----- Supplied text
A Study of Minirin Melt in Japanese Patients With Central Diabetes Insipidus (CDI).

Central Diabetes Insipidus Clinical Trial

Official title:
Peroral Administration of Different Doses of Desmopressin Administered as a New Orally-Disintegrating Tablet and Desmopressin for Nasal Administration in the Treatment of CDI in Japanese Patients

Clinical Trial Details — Status: Completed

Administrative data
NCT number NCT01280188
Other study ID # FE992026 CS43
Secondary ID
Status Completed
Phase Phase 3
First received January 19, 2011
Last updated August 10, 2012
Start date January 2011
Est. completion date August 2012

Study information
Verified date August 2012
Source Ferring Pharmaceuticals
Contact n/a
Is FDA regulated No
Health authority Japan: Pharmaceuticals and Medical Devices Agency
Study type Interventional

Clinical Trial Summary

This is an open-label dose-titration study in Japanese Central Diabetes Insipidus (CDI) patients designed to demonstrate the efficacy and safety of orally-disintegrating tablet of desmopressin.
----------
----- Source data
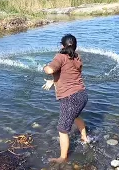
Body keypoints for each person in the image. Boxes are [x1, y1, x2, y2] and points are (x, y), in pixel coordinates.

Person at [42, 34, 89, 163]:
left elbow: (50, 70)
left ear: (62, 45)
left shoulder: (60, 56)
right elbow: (69, 74)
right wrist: (54, 82)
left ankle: (63, 158)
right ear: (75, 45)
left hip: (70, 98)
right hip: (82, 95)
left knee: (62, 129)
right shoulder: (77, 57)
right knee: (76, 116)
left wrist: (44, 66)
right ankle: (84, 138)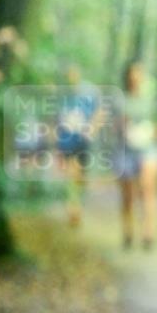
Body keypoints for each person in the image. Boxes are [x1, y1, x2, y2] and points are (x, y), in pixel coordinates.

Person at [119, 60, 157, 250]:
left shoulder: (151, 100)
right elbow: (113, 124)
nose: (136, 77)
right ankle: (128, 233)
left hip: (148, 149)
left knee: (147, 188)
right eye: (133, 73)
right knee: (128, 194)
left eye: (139, 73)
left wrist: (155, 131)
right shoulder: (121, 100)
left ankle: (148, 233)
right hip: (126, 150)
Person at [57, 64, 100, 228]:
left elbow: (98, 112)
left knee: (80, 175)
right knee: (71, 173)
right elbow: (58, 119)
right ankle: (73, 207)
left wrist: (91, 130)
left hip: (83, 140)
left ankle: (77, 203)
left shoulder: (89, 91)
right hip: (67, 140)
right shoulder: (63, 94)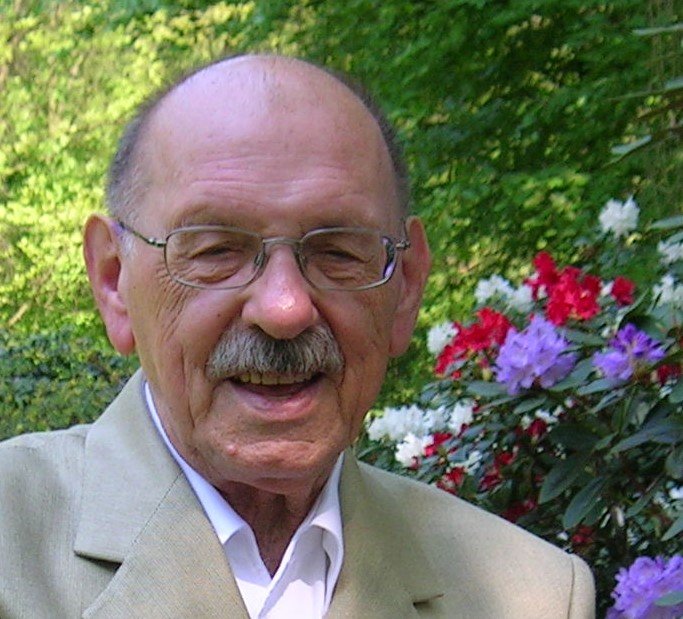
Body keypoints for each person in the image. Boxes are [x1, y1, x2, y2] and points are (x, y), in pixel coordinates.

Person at [0, 54, 595, 618]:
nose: (285, 308)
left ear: (407, 287)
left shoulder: (533, 595)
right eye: (216, 251)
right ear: (113, 280)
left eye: (339, 253)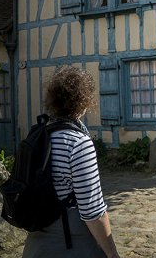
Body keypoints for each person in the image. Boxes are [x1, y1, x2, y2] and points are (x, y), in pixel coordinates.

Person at [22, 66, 120, 258]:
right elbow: (92, 210)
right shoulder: (77, 143)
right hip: (71, 242)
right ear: (82, 102)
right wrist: (112, 253)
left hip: (37, 242)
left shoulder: (37, 135)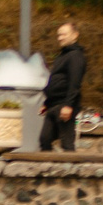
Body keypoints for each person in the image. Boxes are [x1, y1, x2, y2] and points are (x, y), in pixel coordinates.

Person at [41, 21, 86, 152]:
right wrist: (46, 103)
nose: (60, 38)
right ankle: (48, 165)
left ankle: (71, 164)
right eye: (59, 35)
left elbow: (74, 82)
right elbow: (56, 81)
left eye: (64, 34)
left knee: (67, 143)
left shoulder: (76, 56)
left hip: (64, 106)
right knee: (44, 139)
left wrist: (68, 105)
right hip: (53, 106)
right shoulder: (62, 56)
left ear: (75, 35)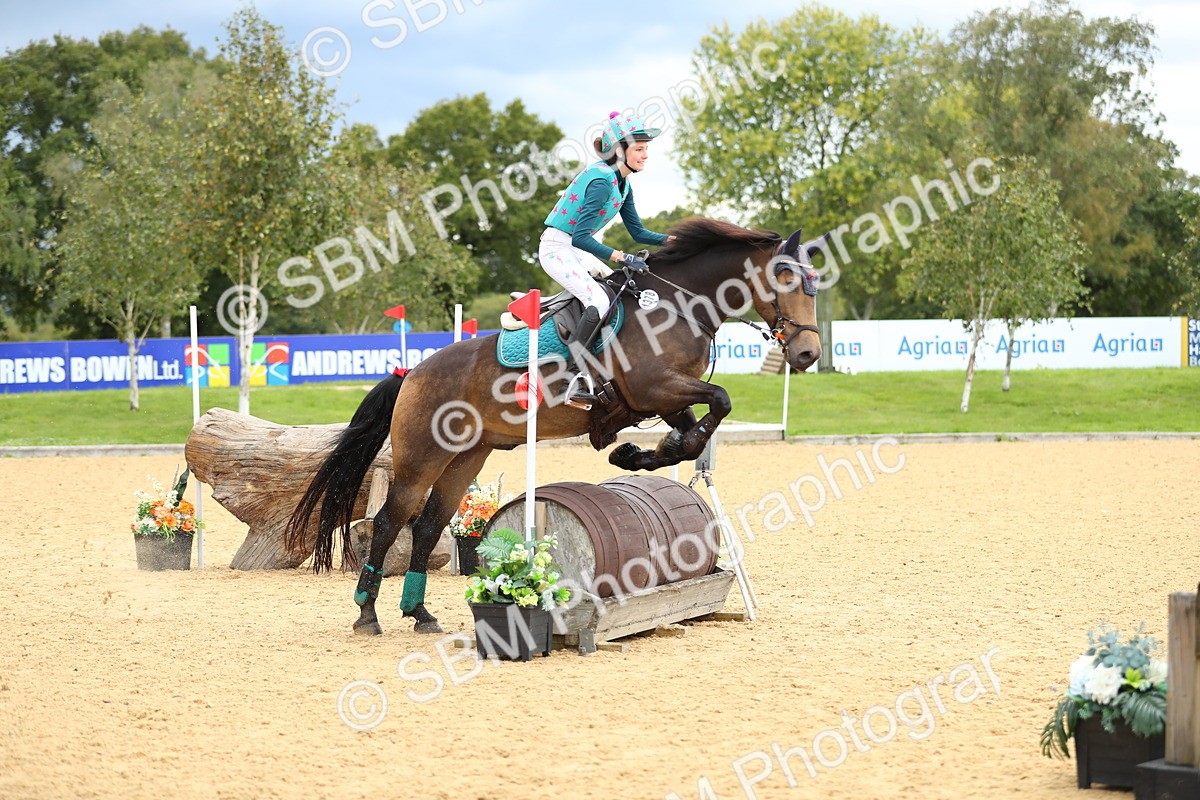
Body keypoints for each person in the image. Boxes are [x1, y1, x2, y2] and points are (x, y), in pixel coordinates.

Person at [540, 111, 672, 408]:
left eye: (646, 148)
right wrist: (622, 257)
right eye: (639, 149)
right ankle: (567, 380)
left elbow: (638, 232)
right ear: (619, 151)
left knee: (613, 290)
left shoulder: (624, 184)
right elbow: (580, 237)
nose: (646, 155)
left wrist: (672, 241)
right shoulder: (602, 182)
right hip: (558, 248)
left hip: (576, 249)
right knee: (598, 302)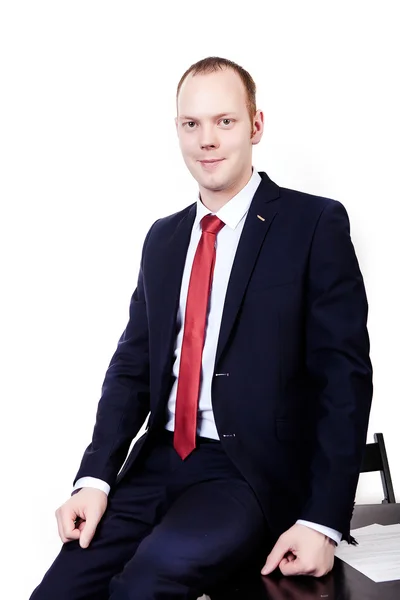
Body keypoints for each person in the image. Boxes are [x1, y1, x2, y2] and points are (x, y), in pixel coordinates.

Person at [30, 56, 373, 600]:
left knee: (143, 586)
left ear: (256, 125)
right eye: (192, 124)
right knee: (57, 593)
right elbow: (132, 367)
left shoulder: (313, 224)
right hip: (157, 460)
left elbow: (344, 379)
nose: (207, 139)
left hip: (245, 475)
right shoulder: (163, 239)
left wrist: (322, 521)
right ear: (178, 131)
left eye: (225, 121)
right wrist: (93, 478)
----------
## Exercise set
1. Answer the following from the trial page.
(a) What NCT number is given for the study?
(b) What phase is the study in?
(c) Which health authority is listed for the study?
2. List every date that appears on the trial page, each with the label it carries.

## Solution set
1.
(a) NCT01280188
(b) Phase 3
(c) Japan: Pharmaceuticals and Medical Devices Agency

2.
First received: January 19, 2011
Last updated: August 10, 2012
Start date: January 2011
Est. completion date: August 2012
Verified date: August 2012